We are Frogwares, the developer of the Sherlock Holmes video games, and The Sinking City. We make detective games because it’s our passion, and because it allows us to live off it.

But today, that is under threat. Some of our games are being removed from Sony’s and Microsoft’s storefronts, and even maybe from Steam. This list includes our titles like Sherlock Holmes: Crimes and Punishments, The Testament of Sherlock Holmes, Sherlock Holmes Vs. Jack The Ripper and Magrunner: Dark Pulse (see full list below).

Why? Because Focus Home Interactive, the licensee (or “publisher”) that was in charge of commercialising these games on these platforms, refuses to transfer the title IDs to us, the creators and IP owners of those titles, even though our Publishing and Distribution Agreement has expired.

Because, according to their official statement, sent to us only last week, “Focus has put in place a policy in accordance with which they will not transfer any title – the content ID or title ID – belonging to any developer which has removed all of their games from the Focus catalogue”.

A policy that is not in any of our previous or existing contracts with Focus and that has never been applied to us in the past.

Because of that policy, our games will be taken down from all storefronts.

As it stands right now, the only game left is Sherlock Holmes Crimes & Punishment which only has until September 29th. It is possible that it will be taken down at this date or earlier if nothing is done. The players will no longer be able to buy and play the game. We will also lose all our wishlists and every other bit of information on those store pages. As the creators and IP owners of all those games, we have no control and no say in this. The decision of Focus Home left us voiceless.
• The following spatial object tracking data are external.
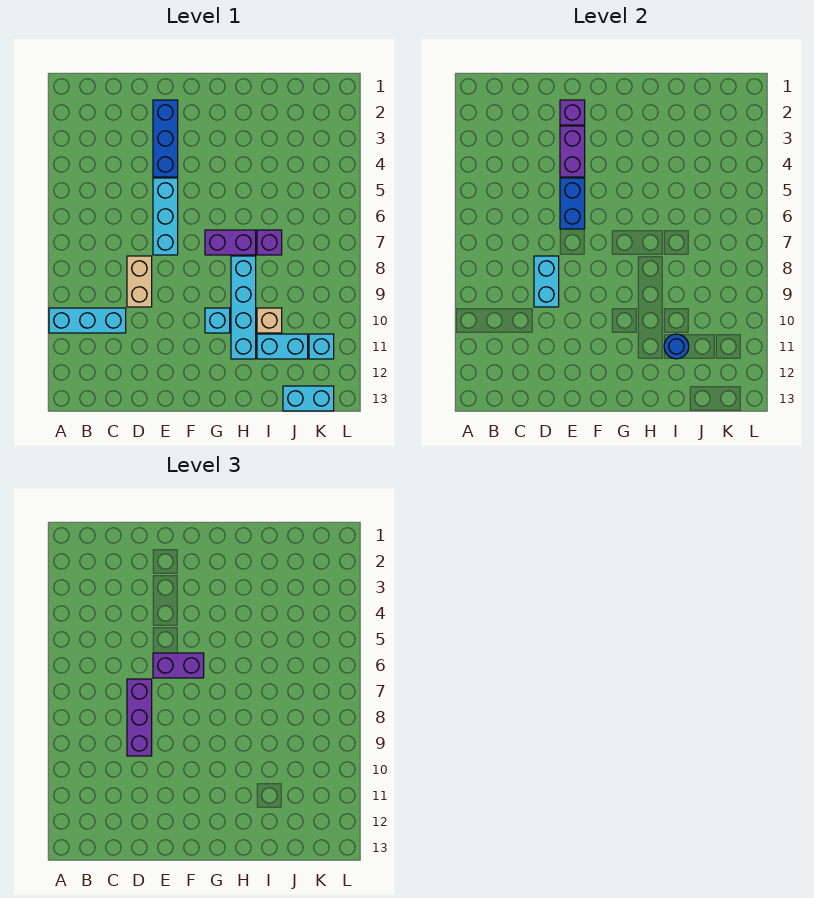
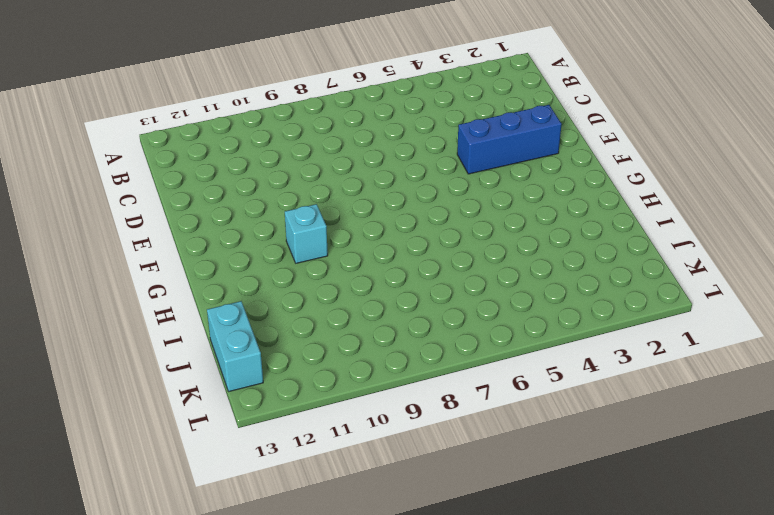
none -> cyan brick A10:C10 level 1
none -> tan brick D8:D9 level 1
none -> cyan brick E5:E7 level 1

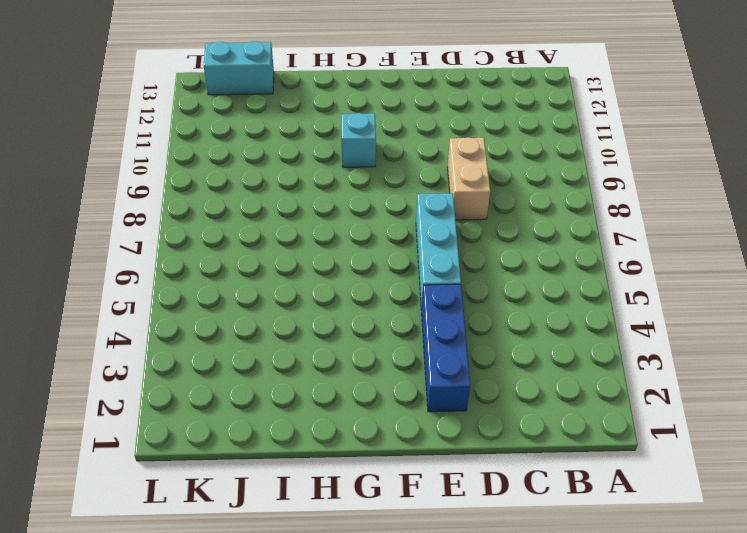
none -> cyan brick A10:C10 level 1
none -> purple brick G7:H7 level 1
none -> cyan brick H8:H11 level 1

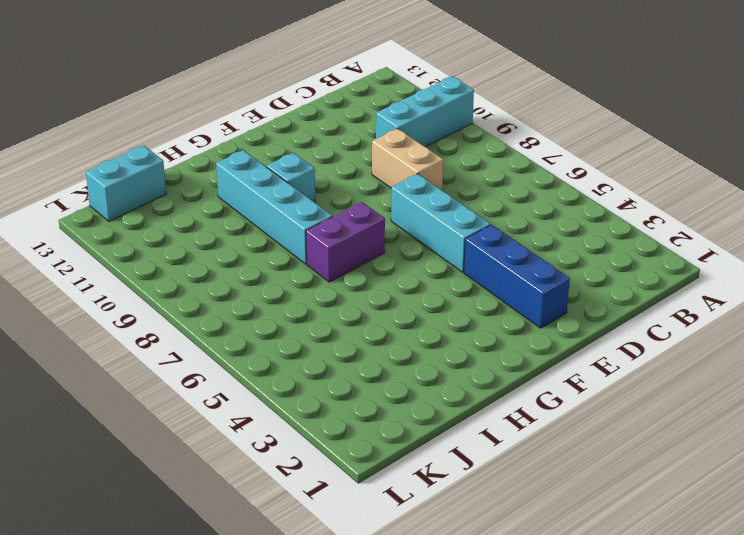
none -> purple brick I7 level 1
none -> tan brick I10 level 1
none -> cyan brick I11:J11 level 1

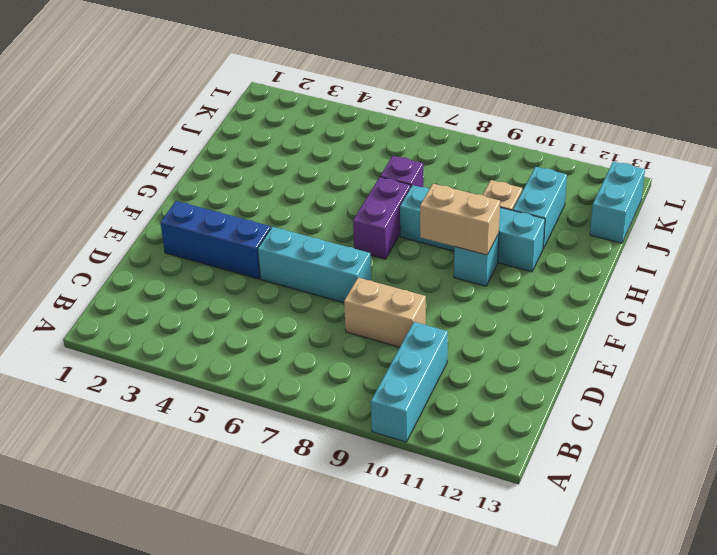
tan brick G9:G10 level 2 -> none
none -> cyan brick K11 level 1
none -> cyan brick D8:D9 level 2
none -> purple brick E2 level 2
We are in the process of setting up new store profiles, and we are contacting console stores and hope to try and rectify the situation. However, we are unable to confirm if this can be done and already know that it will be impossible for certain games on previous gen, and very costly for others as we will have to update the SDK and that takes months. We are certainly not going to give up, and will pursue this issue through the appropriate channels.

We have always been an independent studio. We worked with many licensees on the grounds of mutual interests and benefits, but it’s the first time in 20 years we have encountered such a situation. We are losing all revenue attached to these games, for some – for an unknown period of time and for other games, forever. This new policy from Focus Home towards former contracted developers will land a serious blow to our studio, threatening our future games and the people who develop them.

Right now, we are in a tough situation. We are preparing ourselves for a significant loss. To those parties that can help us and have influence over the situation – feel free to contact us.

As of today, The Testament of Sherlock Holmes and Magrunner: Dark Pulse have been removed from the PS3 store, while Sherlock Holmes versus Jack The Ripper, The Testament Of Sherlock Holmes and Magrunner: Dark Pulse are no longer available for purchase on Xbox 360.

Sherlock Holmes Crimes & Punishments is currently available on Steam, PS4, Xbox One, PS3 and Xbox 360 until September 30, while the rest of the company’s Steam games are self-published, so should be OK.

We’ve contacted Focus Home Interactive for comment.


  • I didn’t think it was about the “code” so much as the game IDs on Steam. So they’d have to create a new entry on Steam for the game. Which would effectively drop it from people’s wishlists, and lose existing feedback and rankings for the games. I could be wrong though, that’s just my interpretation of the issue.

  • So yeah basically it seems that the developer had a publishing contract with the publisher which has recently expired, but instead of transferring the store IDs back to the developer (so basically everything around a game’s entry on Steam/GOG/whatever), they’re basically claiming that they own those IDs themselves, and that if the developer wants their games back on sale, they have to create new store entries from scratch with a new publisher. Which is terrible for them because then the developer/players would lose everything connected to those IDs: wishlist entries, achievements, reviews, ranking status within the storefront, everything.